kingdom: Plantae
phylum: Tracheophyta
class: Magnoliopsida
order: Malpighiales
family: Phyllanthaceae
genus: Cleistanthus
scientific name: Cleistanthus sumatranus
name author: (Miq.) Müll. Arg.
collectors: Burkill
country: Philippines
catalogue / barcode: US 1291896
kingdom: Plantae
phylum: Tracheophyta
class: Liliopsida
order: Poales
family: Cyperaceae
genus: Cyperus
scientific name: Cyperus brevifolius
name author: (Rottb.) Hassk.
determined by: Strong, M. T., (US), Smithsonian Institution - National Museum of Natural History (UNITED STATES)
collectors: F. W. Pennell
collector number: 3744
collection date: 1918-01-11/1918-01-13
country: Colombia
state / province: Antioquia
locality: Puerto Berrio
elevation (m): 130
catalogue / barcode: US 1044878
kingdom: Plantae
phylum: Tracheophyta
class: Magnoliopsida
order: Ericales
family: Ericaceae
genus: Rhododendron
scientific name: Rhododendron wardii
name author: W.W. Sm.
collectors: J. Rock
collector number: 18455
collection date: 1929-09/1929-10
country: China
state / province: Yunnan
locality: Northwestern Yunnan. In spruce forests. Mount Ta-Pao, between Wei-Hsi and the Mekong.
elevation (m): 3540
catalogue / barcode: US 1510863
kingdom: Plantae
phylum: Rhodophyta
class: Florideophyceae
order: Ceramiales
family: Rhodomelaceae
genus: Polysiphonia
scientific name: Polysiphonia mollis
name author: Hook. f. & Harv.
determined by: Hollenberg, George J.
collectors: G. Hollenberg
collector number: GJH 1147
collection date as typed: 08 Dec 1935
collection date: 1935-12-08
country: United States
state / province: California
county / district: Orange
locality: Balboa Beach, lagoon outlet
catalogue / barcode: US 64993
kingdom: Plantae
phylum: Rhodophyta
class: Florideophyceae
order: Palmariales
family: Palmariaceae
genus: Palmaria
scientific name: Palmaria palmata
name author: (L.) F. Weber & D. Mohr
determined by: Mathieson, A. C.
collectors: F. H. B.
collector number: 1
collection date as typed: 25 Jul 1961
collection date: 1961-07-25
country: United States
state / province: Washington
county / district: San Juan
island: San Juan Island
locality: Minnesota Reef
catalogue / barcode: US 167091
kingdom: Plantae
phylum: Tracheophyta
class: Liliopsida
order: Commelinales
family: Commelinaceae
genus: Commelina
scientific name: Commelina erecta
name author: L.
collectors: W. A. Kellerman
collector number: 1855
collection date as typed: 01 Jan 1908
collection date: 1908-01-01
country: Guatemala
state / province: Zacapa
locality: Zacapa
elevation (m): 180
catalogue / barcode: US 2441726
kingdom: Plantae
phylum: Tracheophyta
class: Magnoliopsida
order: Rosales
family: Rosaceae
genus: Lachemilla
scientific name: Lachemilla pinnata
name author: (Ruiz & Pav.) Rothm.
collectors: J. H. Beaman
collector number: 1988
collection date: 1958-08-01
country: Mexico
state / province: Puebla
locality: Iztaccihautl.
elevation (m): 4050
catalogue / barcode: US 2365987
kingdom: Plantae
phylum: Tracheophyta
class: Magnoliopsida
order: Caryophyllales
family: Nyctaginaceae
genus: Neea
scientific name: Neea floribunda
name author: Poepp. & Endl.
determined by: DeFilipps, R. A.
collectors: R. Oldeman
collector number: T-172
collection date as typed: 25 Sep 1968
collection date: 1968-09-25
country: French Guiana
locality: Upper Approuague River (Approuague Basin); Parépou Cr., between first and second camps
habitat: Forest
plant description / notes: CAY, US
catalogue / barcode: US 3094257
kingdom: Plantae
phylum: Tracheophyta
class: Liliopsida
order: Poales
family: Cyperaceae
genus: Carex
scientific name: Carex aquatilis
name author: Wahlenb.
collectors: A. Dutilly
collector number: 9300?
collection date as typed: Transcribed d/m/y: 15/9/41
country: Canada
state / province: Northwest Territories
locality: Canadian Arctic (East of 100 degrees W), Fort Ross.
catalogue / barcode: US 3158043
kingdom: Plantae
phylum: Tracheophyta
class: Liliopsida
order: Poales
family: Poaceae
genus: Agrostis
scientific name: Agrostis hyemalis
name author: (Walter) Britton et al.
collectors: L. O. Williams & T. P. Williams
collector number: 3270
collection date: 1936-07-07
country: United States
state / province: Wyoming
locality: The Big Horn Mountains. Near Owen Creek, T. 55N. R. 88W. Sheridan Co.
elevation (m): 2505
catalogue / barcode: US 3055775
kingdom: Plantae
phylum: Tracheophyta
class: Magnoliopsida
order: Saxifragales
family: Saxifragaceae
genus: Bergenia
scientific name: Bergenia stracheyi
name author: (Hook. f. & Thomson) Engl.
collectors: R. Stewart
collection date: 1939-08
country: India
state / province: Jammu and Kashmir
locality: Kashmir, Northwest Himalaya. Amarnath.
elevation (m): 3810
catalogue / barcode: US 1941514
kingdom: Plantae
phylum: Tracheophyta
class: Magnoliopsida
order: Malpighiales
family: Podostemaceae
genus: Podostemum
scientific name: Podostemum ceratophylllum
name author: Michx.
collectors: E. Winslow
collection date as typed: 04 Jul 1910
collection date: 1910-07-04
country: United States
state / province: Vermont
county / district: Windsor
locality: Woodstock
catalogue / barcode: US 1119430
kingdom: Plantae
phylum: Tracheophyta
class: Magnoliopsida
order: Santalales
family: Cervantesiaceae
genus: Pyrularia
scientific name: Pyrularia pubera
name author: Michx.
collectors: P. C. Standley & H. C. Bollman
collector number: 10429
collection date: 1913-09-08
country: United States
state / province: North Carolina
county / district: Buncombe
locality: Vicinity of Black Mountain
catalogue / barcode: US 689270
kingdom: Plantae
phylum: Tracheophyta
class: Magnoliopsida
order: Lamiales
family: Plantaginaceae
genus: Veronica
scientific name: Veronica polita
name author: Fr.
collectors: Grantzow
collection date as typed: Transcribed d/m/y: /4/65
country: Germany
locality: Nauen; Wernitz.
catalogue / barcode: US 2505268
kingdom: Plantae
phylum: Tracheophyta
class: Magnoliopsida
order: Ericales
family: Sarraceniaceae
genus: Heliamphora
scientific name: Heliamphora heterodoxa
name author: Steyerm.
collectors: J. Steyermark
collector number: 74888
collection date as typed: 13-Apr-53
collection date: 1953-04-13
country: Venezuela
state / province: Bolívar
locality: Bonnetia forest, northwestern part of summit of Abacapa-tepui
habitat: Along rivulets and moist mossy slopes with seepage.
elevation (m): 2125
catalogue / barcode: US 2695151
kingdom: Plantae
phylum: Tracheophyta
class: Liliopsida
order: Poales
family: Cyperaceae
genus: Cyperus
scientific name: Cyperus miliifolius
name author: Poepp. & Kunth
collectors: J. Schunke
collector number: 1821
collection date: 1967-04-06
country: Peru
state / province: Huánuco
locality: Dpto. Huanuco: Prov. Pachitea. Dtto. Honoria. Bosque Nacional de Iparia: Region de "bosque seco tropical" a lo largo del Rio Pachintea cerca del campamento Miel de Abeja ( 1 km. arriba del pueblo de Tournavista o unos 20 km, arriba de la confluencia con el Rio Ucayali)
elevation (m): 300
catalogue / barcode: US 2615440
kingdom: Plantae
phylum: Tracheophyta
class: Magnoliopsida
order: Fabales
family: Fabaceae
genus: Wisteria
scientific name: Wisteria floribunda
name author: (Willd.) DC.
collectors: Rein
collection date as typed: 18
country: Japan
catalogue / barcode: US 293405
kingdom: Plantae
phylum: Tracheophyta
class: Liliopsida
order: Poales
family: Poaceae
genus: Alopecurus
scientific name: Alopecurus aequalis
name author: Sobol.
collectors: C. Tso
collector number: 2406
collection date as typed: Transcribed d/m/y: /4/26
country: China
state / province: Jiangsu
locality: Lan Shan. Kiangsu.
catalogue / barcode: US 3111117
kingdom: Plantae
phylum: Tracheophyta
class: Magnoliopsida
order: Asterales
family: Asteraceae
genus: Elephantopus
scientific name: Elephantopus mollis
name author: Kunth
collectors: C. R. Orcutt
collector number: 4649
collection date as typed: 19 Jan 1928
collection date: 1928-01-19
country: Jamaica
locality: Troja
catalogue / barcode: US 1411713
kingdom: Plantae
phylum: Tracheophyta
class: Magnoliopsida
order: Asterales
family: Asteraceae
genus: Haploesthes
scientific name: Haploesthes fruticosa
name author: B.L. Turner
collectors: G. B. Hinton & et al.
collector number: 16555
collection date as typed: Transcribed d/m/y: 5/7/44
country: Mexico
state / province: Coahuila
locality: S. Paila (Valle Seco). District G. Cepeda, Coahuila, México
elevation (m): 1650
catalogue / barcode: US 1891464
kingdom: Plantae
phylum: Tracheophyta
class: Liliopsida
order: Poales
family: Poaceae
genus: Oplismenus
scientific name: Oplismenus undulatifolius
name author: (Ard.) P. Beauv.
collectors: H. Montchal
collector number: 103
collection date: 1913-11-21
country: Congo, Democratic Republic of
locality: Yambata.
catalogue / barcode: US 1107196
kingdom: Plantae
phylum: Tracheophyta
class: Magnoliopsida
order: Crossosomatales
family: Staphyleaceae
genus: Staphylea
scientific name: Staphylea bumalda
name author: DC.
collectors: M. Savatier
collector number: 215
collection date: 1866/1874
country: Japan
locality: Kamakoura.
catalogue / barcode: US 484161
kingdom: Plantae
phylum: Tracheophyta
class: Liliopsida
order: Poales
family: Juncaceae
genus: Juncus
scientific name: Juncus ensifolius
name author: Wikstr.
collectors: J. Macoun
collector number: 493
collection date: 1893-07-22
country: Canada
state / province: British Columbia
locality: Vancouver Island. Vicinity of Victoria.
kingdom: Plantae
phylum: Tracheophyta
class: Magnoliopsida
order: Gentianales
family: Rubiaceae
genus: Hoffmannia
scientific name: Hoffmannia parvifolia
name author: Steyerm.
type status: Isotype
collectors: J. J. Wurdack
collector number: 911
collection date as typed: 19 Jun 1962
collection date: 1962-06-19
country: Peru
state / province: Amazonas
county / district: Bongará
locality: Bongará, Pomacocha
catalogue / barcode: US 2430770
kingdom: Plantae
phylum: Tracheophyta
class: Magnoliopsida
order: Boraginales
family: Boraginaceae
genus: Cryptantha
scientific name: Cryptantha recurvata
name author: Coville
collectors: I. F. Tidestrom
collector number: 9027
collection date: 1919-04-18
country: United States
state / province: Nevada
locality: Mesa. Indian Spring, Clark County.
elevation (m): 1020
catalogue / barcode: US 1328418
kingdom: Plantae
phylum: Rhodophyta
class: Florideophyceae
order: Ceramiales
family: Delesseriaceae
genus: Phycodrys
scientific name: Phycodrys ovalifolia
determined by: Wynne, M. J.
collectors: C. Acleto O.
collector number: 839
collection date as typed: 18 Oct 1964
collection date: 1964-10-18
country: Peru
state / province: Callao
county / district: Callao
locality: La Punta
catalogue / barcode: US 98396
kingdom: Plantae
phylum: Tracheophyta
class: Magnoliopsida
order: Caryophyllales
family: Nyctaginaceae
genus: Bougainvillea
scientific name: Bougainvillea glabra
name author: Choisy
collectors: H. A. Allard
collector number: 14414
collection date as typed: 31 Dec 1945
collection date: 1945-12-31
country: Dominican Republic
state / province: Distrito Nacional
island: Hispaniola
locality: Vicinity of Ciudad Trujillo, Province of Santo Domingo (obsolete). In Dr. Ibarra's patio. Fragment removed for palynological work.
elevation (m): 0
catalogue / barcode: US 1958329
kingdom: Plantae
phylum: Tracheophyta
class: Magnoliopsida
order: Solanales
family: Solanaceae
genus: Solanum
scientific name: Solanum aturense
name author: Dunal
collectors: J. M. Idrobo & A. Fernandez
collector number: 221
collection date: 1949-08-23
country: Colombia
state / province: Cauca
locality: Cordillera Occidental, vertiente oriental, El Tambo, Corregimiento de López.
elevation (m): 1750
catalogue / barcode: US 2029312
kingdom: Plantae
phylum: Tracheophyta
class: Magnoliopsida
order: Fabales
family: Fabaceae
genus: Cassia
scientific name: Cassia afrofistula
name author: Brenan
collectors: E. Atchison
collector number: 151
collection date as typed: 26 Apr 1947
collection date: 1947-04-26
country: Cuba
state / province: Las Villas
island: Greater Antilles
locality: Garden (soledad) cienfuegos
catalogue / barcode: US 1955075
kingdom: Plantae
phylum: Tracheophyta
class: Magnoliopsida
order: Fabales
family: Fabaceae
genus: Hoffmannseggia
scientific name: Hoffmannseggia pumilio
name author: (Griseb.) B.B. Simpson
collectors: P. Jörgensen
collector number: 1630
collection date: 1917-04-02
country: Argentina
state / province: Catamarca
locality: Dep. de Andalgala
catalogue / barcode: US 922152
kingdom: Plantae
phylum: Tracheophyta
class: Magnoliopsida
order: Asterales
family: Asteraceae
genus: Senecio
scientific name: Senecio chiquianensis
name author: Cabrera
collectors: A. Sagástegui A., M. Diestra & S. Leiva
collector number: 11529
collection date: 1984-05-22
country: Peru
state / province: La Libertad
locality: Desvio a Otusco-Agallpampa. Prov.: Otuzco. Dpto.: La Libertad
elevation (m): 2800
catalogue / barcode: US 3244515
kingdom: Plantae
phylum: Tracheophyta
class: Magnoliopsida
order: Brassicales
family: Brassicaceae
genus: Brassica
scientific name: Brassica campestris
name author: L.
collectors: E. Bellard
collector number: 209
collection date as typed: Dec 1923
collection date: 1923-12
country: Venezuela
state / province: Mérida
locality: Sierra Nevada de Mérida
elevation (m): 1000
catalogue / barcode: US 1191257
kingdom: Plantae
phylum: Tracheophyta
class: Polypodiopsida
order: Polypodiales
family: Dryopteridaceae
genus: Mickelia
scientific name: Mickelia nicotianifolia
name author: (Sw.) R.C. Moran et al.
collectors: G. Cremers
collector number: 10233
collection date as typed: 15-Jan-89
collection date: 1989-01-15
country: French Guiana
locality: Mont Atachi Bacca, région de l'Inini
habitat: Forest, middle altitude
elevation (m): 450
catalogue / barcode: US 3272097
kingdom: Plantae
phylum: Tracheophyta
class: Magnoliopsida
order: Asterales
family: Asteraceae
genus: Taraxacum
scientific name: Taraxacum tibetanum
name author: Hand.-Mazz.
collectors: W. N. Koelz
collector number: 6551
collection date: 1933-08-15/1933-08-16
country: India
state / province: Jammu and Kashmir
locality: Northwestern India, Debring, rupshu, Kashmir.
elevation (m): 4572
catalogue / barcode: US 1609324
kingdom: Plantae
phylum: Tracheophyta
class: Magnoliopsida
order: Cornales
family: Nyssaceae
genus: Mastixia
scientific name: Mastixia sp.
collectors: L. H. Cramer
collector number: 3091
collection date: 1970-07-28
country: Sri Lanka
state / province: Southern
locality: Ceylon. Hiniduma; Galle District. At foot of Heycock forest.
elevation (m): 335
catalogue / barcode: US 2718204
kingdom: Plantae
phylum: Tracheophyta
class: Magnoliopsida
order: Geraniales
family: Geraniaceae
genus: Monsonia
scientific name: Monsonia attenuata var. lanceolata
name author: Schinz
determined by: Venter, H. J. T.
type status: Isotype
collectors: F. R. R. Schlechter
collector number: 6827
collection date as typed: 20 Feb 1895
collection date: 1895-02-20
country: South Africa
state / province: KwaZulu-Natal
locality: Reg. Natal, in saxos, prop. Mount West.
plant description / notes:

**EXERCISE DETAILS**
Rewrite the listing from its first line through the line containing "family: Ericaceae", replacing "collectors" with "collected by" each time it appears and changing nothing else.

**EXERCISE ANSWER**
kingdom: Plantae
phylum: Tracheophyta
class: Magnoliopsida
order: Malpighiales
family: Phyllanthaceae
genus: Cleistanthus
scientific name: Cleistanthus sumatranus
name author: (Miq.) Müll. Arg.
collected by: Burkill
country: Philippines
catalogue / barcode: US 1291896
kingdom: Plantae
phylum: Tracheophyta
class: Liliopsida
order: Poales
family: Cyperaceae
genus: Cyperus
scientific name: Cyperus brevifolius
name author: (Rottb.) Hassk.
determined by: Strong, M. T., (US), Smithsonian Institution - National Museum of Natural History (UNITED STATES)
collected by: F. W. Pennell
collector number: 3744
collection date: 1918-01-11/1918-01-13
country: Colombia
state / province: Antioquia
locality: Puerto Berrio
elevation (m): 130
catalogue / barcode: US 1044878
kingdom: Plantae
phylum: Tracheophyta
class: Magnoliopsida
order: Ericales
family: Ericaceae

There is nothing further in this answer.